Report of the UNEP/AMAP Expert Group
The release, distribution and degradation of persistent organic pollutants (POPs) into the environment are highly dependent on environmental conditions, among which climate change and increasing climate variability have the potential to affect POPs contamination via changes in emission sources, transport processes and pathways, and routes of degradation.
The first GMP global monitoring report published in 2009 recognized the importance of climate effects on POPs and stressed the need to consider possible climate effects when interpreting temporal trend data for POPs in GMP core media. Complex climate effects on the transport and partitioning of POPs have the potential to significantly complicate the interpretation of measurements of POPs in environmental media in future evaluations of the effectiveness of the Stockholm Convention.
To support informed decision making, the Secretariat of the Stockholm Convention, in collaboration with the Arctic Council’s Arctic Monitoring and Assessment Programme (AMAP) invited a number of distinguished experts to review the most recent scientific findings on climate change effects on persistent organic pollutants within a global perspective. The report of the UNEP/AMAP expert group, ‘’Climate change and POPs: Predicting the Impacts’’, provides a comprehensive view of the complex inter-linkages between climate and POPs.

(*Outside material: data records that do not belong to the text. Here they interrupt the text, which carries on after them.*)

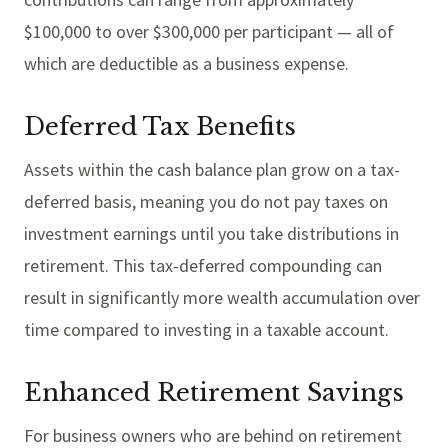
$100,000 to over $300,000 per participant — all of
which are deductible as a business expense.
Deferred Tax Benefits
Assets within the cash balance plan grow on a tax-
deferred basis, meaning you do not pay taxes on
investment earnings until you take distributions in
retirement. This tax-deferred compounding can
result in significantly more wealth accumulation over
time compared to investing in a taxable account.
Enhanced Retirement Savings
For business owners who are behind on retirement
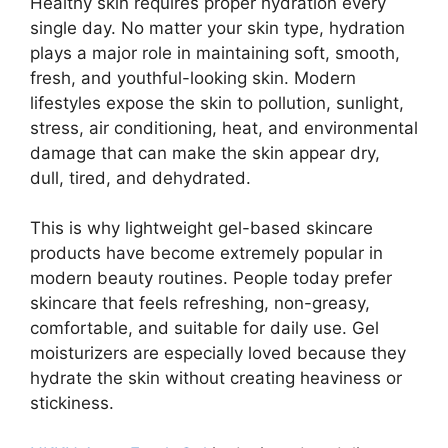
Healthy skin requires proper hydration every
single day. No matter your skin type, hydration
plays a major role in maintaining soft, smooth,
fresh, and youthful-looking skin. Modern
lifestyles expose the skin to pollution, sunlight,
stress, air conditioning, heat, and environmental
damage that can make the skin appear dry,
dull, tired, and dehydrated.
This is why lightweight gel-based skincare
products have become extremely popular in
modern beauty routines. People today prefer
skincare that feels refreshing, non-greasy,
comfortable, and suitable for daily use. Gel
moisturizers are especially loved because they
hydrate the skin without creating heaviness or
stickiness.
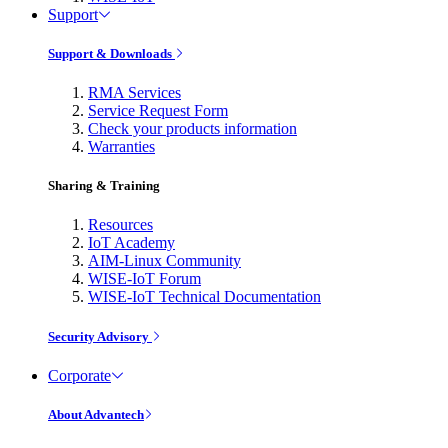
Support
Support & Downloads
RMA Services
Service Request Form
Check your products information
Warranties
Sharing & Training
Resources
IoT Academy
AIM-Linux Community
WISE-IoT Forum
WISE-IoT Technical Documentation
Security Advisory
Corporate
About Advantech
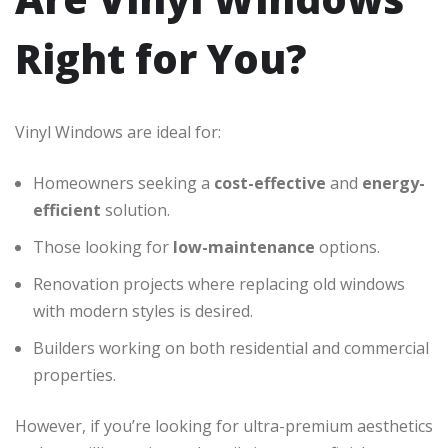
Right for You?
Vinyl Windows are ideal for:
Homeowners seeking a
cost-effective
and
energy-
efficient
solution.
Those looking for
low-maintenance
options.
Renovation projects where replacing old windows
with modern styles is desired.
Builders working on both residential and commercial
properties.
However, if you’re looking for ultra-premium aesthetics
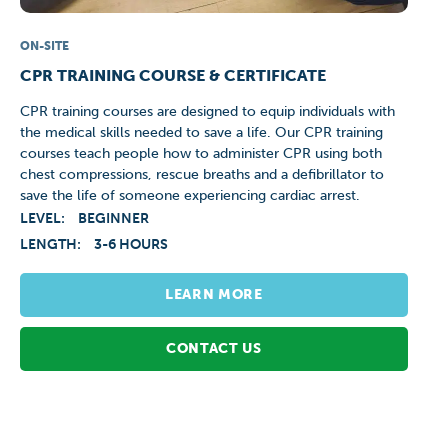
ON-SITE
CPR TRAINING COURSE & CERTIFICATE
CPR training courses are designed to equip individuals with
the medical skills needed to save a life. Our CPR training
courses teach people how to administer CPR using both
chest compressions, rescue breaths and a defibrillator to
save the life of someone experiencing cardiac arrest.
LEVEL:
BEGINNER
LENGTH:
3-6 HOURS
LEARN MORE
CONTACT US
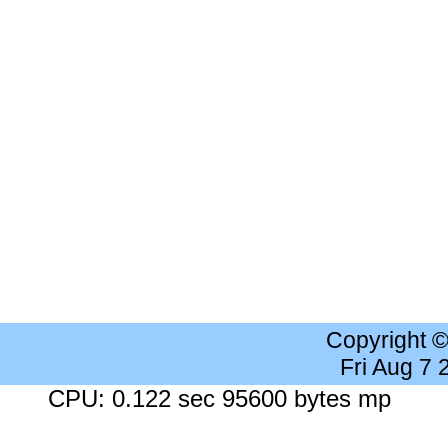
Copyright 
Fri Aug 7
CPU: 0.122 sec 95600 bytes mp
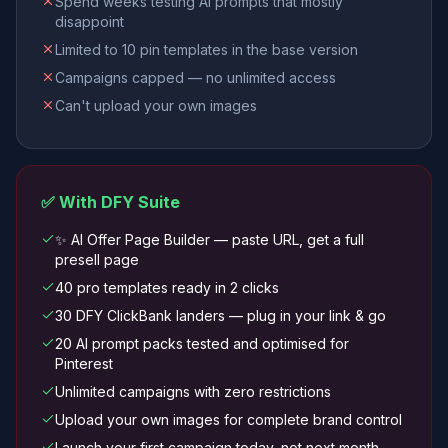
Spend weeks testing AI prompts that mostly
disappoint
Limited to 10 pin templates in the base version
Campaigns capped — no unlimited access
Can't upload your own images
✅ With DFY Suite
✨ AI Offer Page Builder — paste URL, get a full
presell page
40 pro templates ready in 2 clicks
30 DFY ClickBank landers — plug in your link & go
20 AI prompt packs tested and optimised for
Pinterest
Unlimited campaigns with zero restrictions
Upload your own images for complete brand control
Launch your first campaign today, not next month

Significant climate-induced changes are foreseen in relation to future releases of POPs into the environment, their long-range transport and environmental fate, and human and environmental exposure, subsequently leading to higher health risks for both human populations and the environment. The report also addresses the synergies between the climate change and POPs policy agendas and identifies areas of uncertainty and existing gaps in data, information and knowledge.